> [Assignment] Pull out each line of the records that contains the string "clementreiffers", matching case exactly.

Dataset entries:
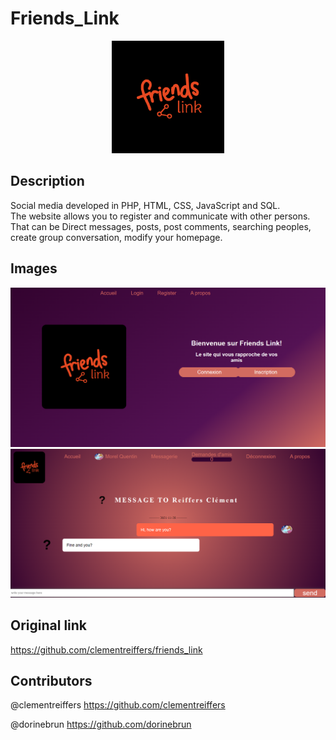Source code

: # Friends_Link

<p align="center">
  <img src="README_files/friends_link.svg" width=180>
</p>
  
## Description
Social media developed in PHP, HTML, CSS, JavaScript and SQL.  
The website allows you to register and communicate with other persons.  
That can be Direct messages, posts, post comments, searching peoples, create group conversation, modify your homepage.
  
## Images

<img src="README_files/friends_link_menu.png">
<img src="README_files/discussion.png">
  
## Original link
https://github.com/clementreiffers/friends_link
  
## Contributors
@clementreiffers
https://github.com/clementreiffers

@dorinebrun
https://github.com/dorinebrun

> [Solution below]
https://github.com/clementreiffers/friends_link
@clementreiffers
https://github.com/clementreiffers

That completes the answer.